Xi spoke of a focus on financial stability. His comment, “Houses are built to be inhabited, not for speculation,” reiterates official concern for housing prices. Past efforts to counteract apartment inflation with added supply failed to dampen enthusiasm for speculating on ever higher prices. At this late stage of such a prolonged Bubble, only harsh medicine will suffice. Prices will need to fall and speculation punished for the spell to be broken.

Bubbles are always about a redistribution and destruction of wealth. Its unparalleled global scope makes the current Bubble is so concerning. Xi now owns the Chinese Bubble, and there would appear little prospect that he’ll ever be willing to take responsibility for the damage wrought. Fingers will be pointed directly at foreigners, foremost the U.S. and Japan.

I believe the global government finance Bubble - history’s greatest financial boom - will conclude this long Credit cycle going back to the conclusion of WWII. As the “granddaddy of Bubbles,” it is fitting that things turn really crazy during an exceptionally prolonged “Terminal Phase.” We’re at the point where no one is willing to risk bursting the Bubble, certainly not timid central bankers.

There’s so much at stake.
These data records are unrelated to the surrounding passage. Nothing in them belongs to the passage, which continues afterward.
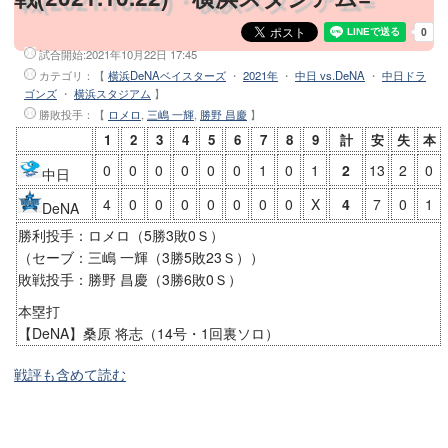
試合開始:
2021年10月22日 17:45
カテゴリ：【
横浜DeNAベイスターズ
・
2021年
・
中日 vs.DeNA
・
中日ドラ
ゴンズ
・
横浜スタジアム
】
勝敗投手
：【
ロメロ
,
三嶋 一輝
,
勝野 昌慶
】
1
2
3
4
5
6
7
8
9
計
安
失
本
0
0
0
0
0
0
1
0
1
2
13
2
0
中日
4
0
0
0
0
0
0
0
X
4
7
0
1
DeNA
勝利投手：ロメロ（5勝3敗0Ｓ）
（セーブ：三嶋 一輝（3勝5敗23Ｓ））
敗戦投手：勝野 昌慶（3勝6敗0Ｓ）
本塁打
【DeNA】桑原 将志（14号・1回裏ソロ）
戦評も含めて読む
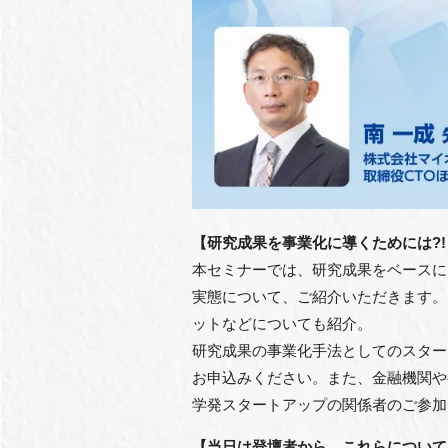
【研究成果を事業化に導くためには?!
本セミナーでは、研究成果をベースに
実態について、ご紹介いただきます。
ットなどについても紹介。
研究成果の事業化手法としてのスター
お申込みください。また、金融機関や
学発スタートアップの関係者のご参加
【当日は登壇者から、これらについて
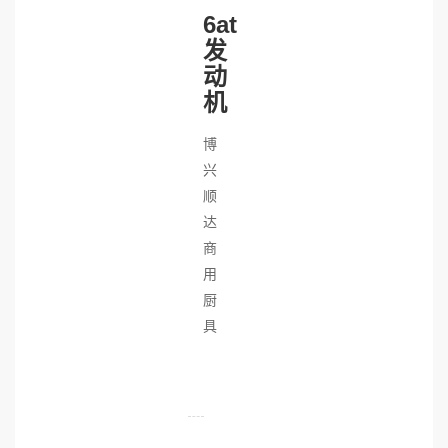
6at
发
动
机
博
兴
顺
达
商
用
厨
具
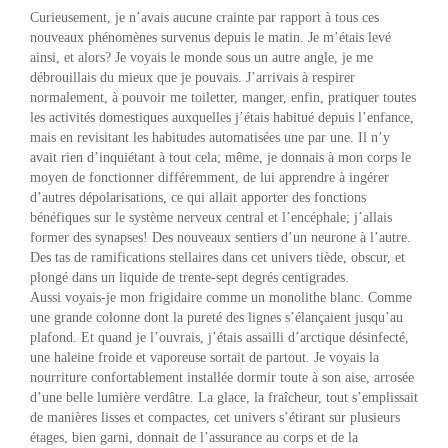
Curieusement, je n’avais aucune crainte par rapport à tous ces
nouveaux phénomènes survenus depuis le matin. Je m’étais levé
ainsi, et alors? Je voyais le monde sous un autre angle, je me
débrouillais du mieux que je pouvais. J’arrivais à respirer
normalement, à pouvoir me toiletter, manger, enfin, pratiquer toutes
les activités domestiques auxquelles j’étais habitué depuis l’enfance,
mais en revisitant les habitudes automatisées une par une. Il n’y
avait rien d’inquiétant à tout cela; même, je donnais à mon corps le
moyen de fonctionner différemment, de lui apprendre à ingérer
d’autres dépolarisations, ce qui allait apporter des fonctions
bénéfiques sur le système nerveux central et l’encéphale; j’allais
former des synapses! Des nouveaux sentiers d’un neurone à l’autre.
Des tas de ramifications stellaires dans cet univers tiède, obscur, et
plongé dans un liquide de trente-sept degrés centigrades.
Aussi voyais-je mon frigidaire comme un monolithe blanc. Comme
une grande colonne dont la pureté des lignes s’élançaient jusqu’au
plafond. Et quand je l’ouvrais, j’étais assailli d’arctique désinfecté,
une haleine froide et vaporeuse sortait de partout. Je voyais la
nourriture confortablement installée dormir toute à son aise, arrosée
d’une belle lumière verdâtre. La glace, la fraîcheur, tout s’emplissait
de manières lisses et compactes, cet univers s’étirant sur plusieurs
étages, bien garni, donnait de l’assurance au corps et de la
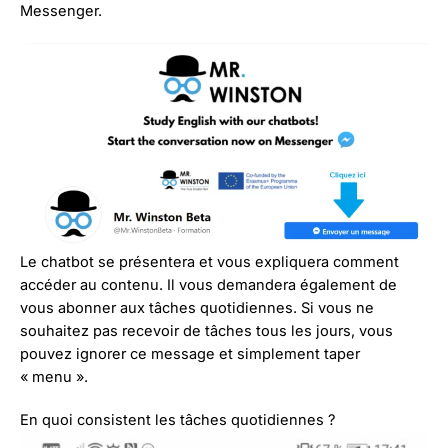
Messenger.
Le chatbot se présentera et vous expliquera comment
accéder au contenu. Il vous demandera également de
vous abonner aux tâches quotidiennes. Si vous ne
souhaitez pas recevoir de tâches tous les jours, vous
pouvez ignorer ce message et simplement taper
« menu ».
En quoi consistent les tâches quotidiennes ?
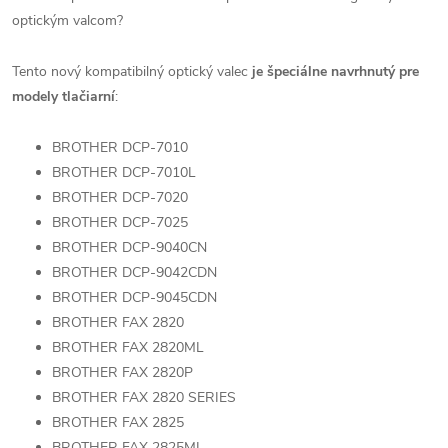
optickým valcom?
Tento nový kompatibilný optický valec
je špeciálne navrhnutý pre
modely tlačiarní
:
BROTHER DCP-7010
BROTHER DCP-7010L
BROTHER DCP-7020
BROTHER DCP-7025
BROTHER DCP-9040CN
BROTHER DCP-9042CDN
BROTHER DCP-9045CDN
BROTHER FAX 2820
BROTHER FAX 2820ML
BROTHER FAX 2820P
BROTHER FAX 2820 SERIES
BROTHER FAX 2825
BROTHER FAX 2825ML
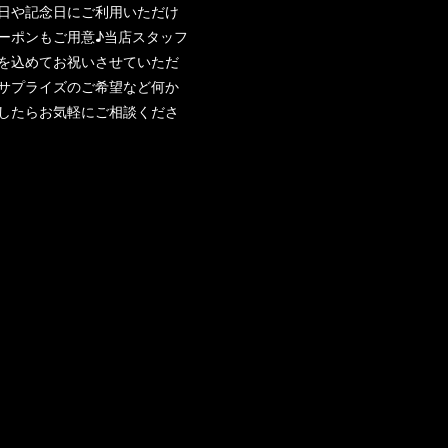
日や記念日にご利用いただけ
ーポンもご用意♪当店スタッフ
を込めてお祝いさせていただ
サプライズのご希望など何か
したらお気軽にご相談くださ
Importantly, from the global Bubble perspective, a faltering Bubble would risk surrendering power on the global stage. Xi certainly doesn’t seem willing to see a faltering China retreat from global ascendency. The same can be said for Shinzo Abe in Japan. Here at home, making America great again gets no easier with a bursting Bubble. And while there’s no President of Europe, Mario Draghi has assumed the role of defender of European resurgence with an interminable windfall of free “money.”

It’s all quite unsettling. Global finance has run completely amok. This has been unfolding for so long now that few are concerned. Most revel in asset inflation drunkenness. Instead of safeguarding sound finance and stable money – the bedrock of civil societies and peaceful global relationships - governments and central banks around the world are harboring Bubble excesses like never before. This ensures catastrophic consequences when Bubbles burst. It has reached the point where these Bubbles have become part and parcel to global power, with countries not willing to risk being left behind. It’s as if it has become An Arms Race in Bubbles.

Three decades of serial booms and busts begat An Age of Government Strongmen – and weak central bankers. It would only be fitting for President Trump to opt for the milquetoast Jerome Powell to shepherd Fed inflationist doctrine, perhaps even trying to placate his base with a slot on the FOMC for John Taylor. Apparently, there are more urgent fights these days than reform at the Federal Reserve. Everywhere, it seems, various fights are taking precedence over stable finance. It just makes one dread the kind of conflicts that could break out when this historic global financial boom buckles. But, then, who on earth cares? The Dow is mere days away from 24,000, and Bitcoin is surely poised to make a run to $10,000!